::: Text for analysis
It would also be hard to deny that we human beings often have great difficulty living with our differences. Indeed we often let our differences be the cause of division. We erect barriers to keep the stranger out. We look down our noses at those we think are not our kind. We let politics polarize us into liberals and conservatives, red state and blue states. We fight wars over which religion is right and which is wrong and fight crusades and jihads in the name of God. And even within religions like Christianity, we have a long history of dividing ourselves into the orthodox and the heretical, not only splintering the Church, the Body of Christ, into countless sects, but justifying the hatred and cruelty of inquisitions and persecutions.
There are no easy solutions to the problem of learning to live creatively with our differences rather than letting differences lead to division. But what is clear is that while division is human, God is always about the business of breaking down division to bring about reconciliation, peace, and unity.
The people to whom St. Paul addressed the letter to the Ephesians that we heard tonight were no strangers to division. They represented one of the great divisions of the ancient world: the one between Jews and Gentiles. God, says Paul, has overcome this division in Christ who came to proclaim peace to Jews and Gentiles alike.
A large wallpainting at Colombo’s Anglican cathedral captures perfectly the meaning of St. Paul’s words. The painting depicts the familiar Gospel of Christ’s miracle at a wedding in Cana of Galilee, the turning of the water into wine. All the familiar characters are there - the bride and groom, the guests, and in the background the nervous servants aghast that the wine has run out, and Jesus giving his instruction to fill the wine jugs with water and pour it out for the guests. We also see the servants bringing the water made wine to the guests, all delighting that the good wine has been saved to the last.
::::::
> **Work item**
Continue the sermon on division and reconciliation, starting after its final sentence. The records that follow were drawn from a separate source.
::: Data supplied
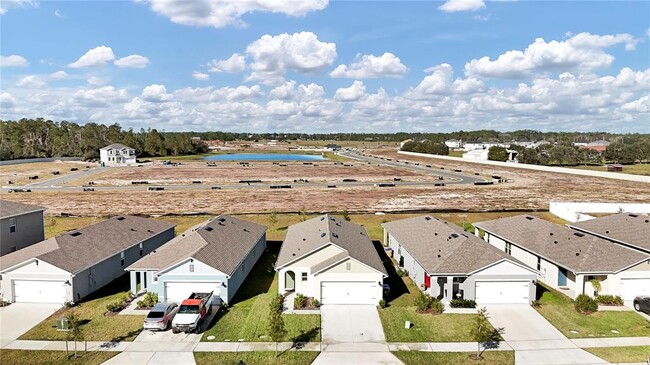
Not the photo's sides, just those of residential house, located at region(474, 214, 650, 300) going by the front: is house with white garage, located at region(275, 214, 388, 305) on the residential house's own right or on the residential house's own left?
on the residential house's own right

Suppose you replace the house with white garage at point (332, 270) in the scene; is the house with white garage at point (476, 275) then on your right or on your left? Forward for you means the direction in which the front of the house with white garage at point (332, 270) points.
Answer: on your left

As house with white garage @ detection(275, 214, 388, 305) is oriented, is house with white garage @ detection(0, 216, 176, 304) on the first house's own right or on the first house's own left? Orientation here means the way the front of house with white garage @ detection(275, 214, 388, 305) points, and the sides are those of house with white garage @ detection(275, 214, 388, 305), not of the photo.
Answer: on the first house's own right

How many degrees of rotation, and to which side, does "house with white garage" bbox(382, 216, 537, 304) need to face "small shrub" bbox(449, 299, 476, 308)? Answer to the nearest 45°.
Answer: approximately 45° to its right

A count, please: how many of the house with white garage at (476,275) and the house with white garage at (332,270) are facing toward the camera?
2

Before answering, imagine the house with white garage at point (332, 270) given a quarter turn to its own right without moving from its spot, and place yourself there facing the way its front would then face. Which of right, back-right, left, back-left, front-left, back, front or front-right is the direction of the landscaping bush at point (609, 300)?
back

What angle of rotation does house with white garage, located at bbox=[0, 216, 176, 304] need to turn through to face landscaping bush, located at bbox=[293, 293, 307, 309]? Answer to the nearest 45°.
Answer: approximately 90° to its left

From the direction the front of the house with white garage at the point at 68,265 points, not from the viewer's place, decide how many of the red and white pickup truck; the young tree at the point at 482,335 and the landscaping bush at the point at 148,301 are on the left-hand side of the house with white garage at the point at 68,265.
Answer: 3

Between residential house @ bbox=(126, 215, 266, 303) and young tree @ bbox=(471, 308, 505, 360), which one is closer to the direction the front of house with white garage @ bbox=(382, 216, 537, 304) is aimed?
the young tree

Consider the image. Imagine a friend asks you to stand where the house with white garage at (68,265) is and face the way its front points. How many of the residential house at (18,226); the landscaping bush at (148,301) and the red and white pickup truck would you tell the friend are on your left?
::::::
> **Response to the exercise**
It was our Sri Lankan guide, a Buddhist, who pointed out something we did not see. “Look,” he said, “the people in the painting are all different. Some are Tamils, some Singhalese, some are Hindus, some Buddhists, some are even Muslims.” We would never have been able to see the differences so familiar to Dominic. But then we did notice another change. In all the other pictures I’ve ever seen of the miracle at Cana, the servants are men. But in Colombo version, the servants and the wine steward are all women.
At this Cathedral, appropriately called the Cathedral of the Living Christ, the story on the wall is more than a tale of Jesus rescuing a wedding reception from running out of wine. The story is made into a modern miracle of Christ’s presence enabling men and women to transcend the boundaries of race, ethnicity, culture, and gender to become a new community drinking the good wine of reconciliation, peace and unity.
I think we do that by opening our minds and hearts to new ways of seeing and new ways of being - by refusing to stereotype folks, by listening to people with political opinions that are not ours, by seeking to understand and not to judge, by giving thanks for differences because they enrich us.
The Jews have a prayer to be said upon seeing the unusual. “Blessed art thou, Lord God, King of the Universe,” they say “for showing us strange things that teach us that you have created more than we know or imagine.” May this be our prayer as we continue on this journey together and as we continue on the journey of all our lives.